**Exercise aim**
Give back the data below exactly, with every line kept the same.

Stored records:
►
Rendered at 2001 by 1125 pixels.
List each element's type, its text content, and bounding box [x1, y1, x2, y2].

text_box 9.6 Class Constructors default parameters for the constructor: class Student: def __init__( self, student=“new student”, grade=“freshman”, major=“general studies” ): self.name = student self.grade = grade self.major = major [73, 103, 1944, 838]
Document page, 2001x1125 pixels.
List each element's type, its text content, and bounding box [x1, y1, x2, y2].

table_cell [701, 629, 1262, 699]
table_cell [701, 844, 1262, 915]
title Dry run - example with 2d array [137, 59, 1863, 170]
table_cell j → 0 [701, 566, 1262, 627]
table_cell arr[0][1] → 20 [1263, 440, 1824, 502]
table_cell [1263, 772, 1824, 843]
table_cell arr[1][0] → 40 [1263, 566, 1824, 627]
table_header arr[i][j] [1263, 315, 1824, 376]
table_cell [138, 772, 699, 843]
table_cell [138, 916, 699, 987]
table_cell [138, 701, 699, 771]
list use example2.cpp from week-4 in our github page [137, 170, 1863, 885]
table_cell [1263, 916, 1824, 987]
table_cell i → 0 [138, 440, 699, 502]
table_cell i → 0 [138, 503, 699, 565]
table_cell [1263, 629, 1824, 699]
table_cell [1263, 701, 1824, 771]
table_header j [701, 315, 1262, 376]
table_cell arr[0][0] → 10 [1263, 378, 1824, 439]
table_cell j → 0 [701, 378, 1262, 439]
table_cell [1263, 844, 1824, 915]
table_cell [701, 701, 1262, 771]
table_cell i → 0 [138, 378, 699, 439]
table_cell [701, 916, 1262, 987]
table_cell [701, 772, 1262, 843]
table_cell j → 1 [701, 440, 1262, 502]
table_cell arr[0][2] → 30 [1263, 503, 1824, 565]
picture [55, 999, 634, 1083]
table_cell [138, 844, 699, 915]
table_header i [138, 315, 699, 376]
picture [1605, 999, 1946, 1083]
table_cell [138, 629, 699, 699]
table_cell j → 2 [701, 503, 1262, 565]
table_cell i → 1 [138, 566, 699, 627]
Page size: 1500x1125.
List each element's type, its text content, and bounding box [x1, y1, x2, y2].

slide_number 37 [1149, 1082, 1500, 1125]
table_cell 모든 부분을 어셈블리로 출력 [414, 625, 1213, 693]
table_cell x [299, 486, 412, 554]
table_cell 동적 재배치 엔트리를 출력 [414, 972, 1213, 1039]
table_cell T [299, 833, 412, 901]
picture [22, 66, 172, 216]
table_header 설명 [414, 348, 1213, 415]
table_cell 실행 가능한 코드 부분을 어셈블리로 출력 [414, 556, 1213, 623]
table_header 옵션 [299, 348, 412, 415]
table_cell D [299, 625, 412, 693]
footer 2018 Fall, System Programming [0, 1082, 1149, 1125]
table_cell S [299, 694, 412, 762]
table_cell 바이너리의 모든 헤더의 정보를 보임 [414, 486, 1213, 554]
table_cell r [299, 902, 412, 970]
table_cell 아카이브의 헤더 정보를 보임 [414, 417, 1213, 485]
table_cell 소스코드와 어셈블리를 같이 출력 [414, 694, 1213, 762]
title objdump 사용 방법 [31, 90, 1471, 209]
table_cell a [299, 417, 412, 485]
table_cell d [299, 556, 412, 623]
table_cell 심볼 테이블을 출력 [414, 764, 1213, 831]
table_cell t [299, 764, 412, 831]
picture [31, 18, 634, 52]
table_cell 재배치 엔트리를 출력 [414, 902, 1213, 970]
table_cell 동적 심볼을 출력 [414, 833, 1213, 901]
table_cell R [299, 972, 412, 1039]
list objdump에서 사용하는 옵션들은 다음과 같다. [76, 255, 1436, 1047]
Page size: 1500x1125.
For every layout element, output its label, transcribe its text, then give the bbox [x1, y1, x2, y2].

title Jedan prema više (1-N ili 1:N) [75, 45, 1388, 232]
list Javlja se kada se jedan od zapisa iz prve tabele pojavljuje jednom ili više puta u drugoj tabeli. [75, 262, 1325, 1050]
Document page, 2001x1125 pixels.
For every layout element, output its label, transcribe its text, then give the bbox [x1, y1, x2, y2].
◄
**Problem solution**
Rendered at 2001 by 1125 pixels.
List each element's type, its text content, and bounding box [x1, y1, x2, y2].

text_box 9.6 Class Constructors default parameters for the constructor: class Student: def __init__( self, student=“new student”, grade=“freshman”, major=“general studies” ): self.name = student self.grade = grade self.major = major [73, 103, 1944, 838]
Document page, 2001x1125 pixels.
List each element's type, its text content, and bounding box [x1, y1, x2, y2].

table_cell [701, 629, 1262, 699]
table_cell [701, 844, 1262, 915]
title Dry run - example with 2d array [137, 59, 1863, 170]
table_cell j → 0 [701, 566, 1262, 627]
table_cell arr[0][1] → 20 [1263, 440, 1824, 502]
table_cell [1263, 772, 1824, 843]
table_cell arr[1][0] → 40 [1263, 566, 1824, 627]
table_header arr[i][j] [1263, 315, 1824, 376]
table_cell [138, 772, 699, 843]
table_cell [138, 916, 699, 987]
table_cell [138, 701, 699, 771]
list use example2.cpp from week-4 in our github page [137, 170, 1863, 885]
table_cell [1263, 916, 1824, 987]
table_cell i → 0 [138, 440, 699, 502]
table_cell i → 0 [138, 503, 699, 565]
table_cell [1263, 629, 1824, 699]
table_cell [1263, 701, 1824, 771]
table_header j [701, 315, 1262, 376]
table_cell arr[0][0] → 10 [1263, 378, 1824, 439]
table_cell j → 0 [701, 378, 1262, 439]
table_cell [1263, 844, 1824, 915]
table_cell [701, 701, 1262, 771]
table_cell i → 0 [138, 378, 699, 439]
table_cell [701, 916, 1262, 987]
table_cell [701, 772, 1262, 843]
table_cell j → 1 [701, 440, 1262, 502]
table_cell arr[0][2] → 30 [1263, 503, 1824, 565]
picture [55, 999, 634, 1083]
table_cell [138, 844, 699, 915]
table_header i [138, 315, 699, 376]
picture [1605, 999, 1946, 1083]
table_cell [138, 629, 699, 699]
table_cell j → 2 [701, 503, 1262, 565]
table_cell i → 1 [138, 566, 699, 627]
Page size: 1500x1125.
List each element's type, its text content, and bounding box [x1, y1, x2, y2].

slide_number 37 [1149, 1082, 1500, 1125]
table_cell 모든 부분을 어셈블리로 출력 [414, 625, 1213, 693]
table_cell x [299, 486, 412, 554]
table_cell 동적 재배치 엔트리를 출력 [414, 972, 1213, 1039]
table_cell T [299, 833, 412, 901]
picture [22, 66, 172, 216]
table_header 설명 [414, 348, 1213, 415]
table_cell 실행 가능한 코드 부분을 어셈블리로 출력 [414, 556, 1213, 623]
table_header 옵션 [299, 348, 412, 415]
table_cell D [299, 625, 412, 693]
footer 2018 Fall, System Programming [0, 1082, 1149, 1125]
table_cell S [299, 694, 412, 762]
table_cell 바이너리의 모든 헤더의 정보를 보임 [414, 486, 1213, 554]
table_cell r [299, 902, 412, 970]
table_cell 아카이브의 헤더 정보를 보임 [414, 417, 1213, 485]
table_cell 소스코드와 어셈블리를 같이 출력 [414, 694, 1213, 762]
title objdump 사용 방법 [31, 90, 1471, 209]
table_cell a [299, 417, 412, 485]
table_cell d [299, 556, 412, 623]
table_cell 심볼 테이블을 출력 [414, 764, 1213, 831]
table_cell t [299, 764, 412, 831]
picture [31, 18, 634, 52]
table_cell 재배치 엔트리를 출력 [414, 902, 1213, 970]
table_cell 동적 심볼을 출력 [414, 833, 1213, 901]
table_cell R [299, 972, 412, 1039]
list objdump에서 사용하는 옵션들은 다음과 같다. [76, 255, 1436, 1047]
Page size: 1500x1125.
For every layout element, output its label, transcribe its text, then give the bbox [x1, y1, x2, y2].

title Jedan prema više (1-N ili 1:N) [75, 45, 1388, 232]
list Javlja se kada se jedan od zapisa iz prve tabele pojavljuje jednom ili više puta u drugoj tabeli. [75, 262, 1325, 1050]
Document page, 2001x1125 pixels.
For every layout element, output its label, transcribe its text, then give the bbox [x1, y1, x2, y2].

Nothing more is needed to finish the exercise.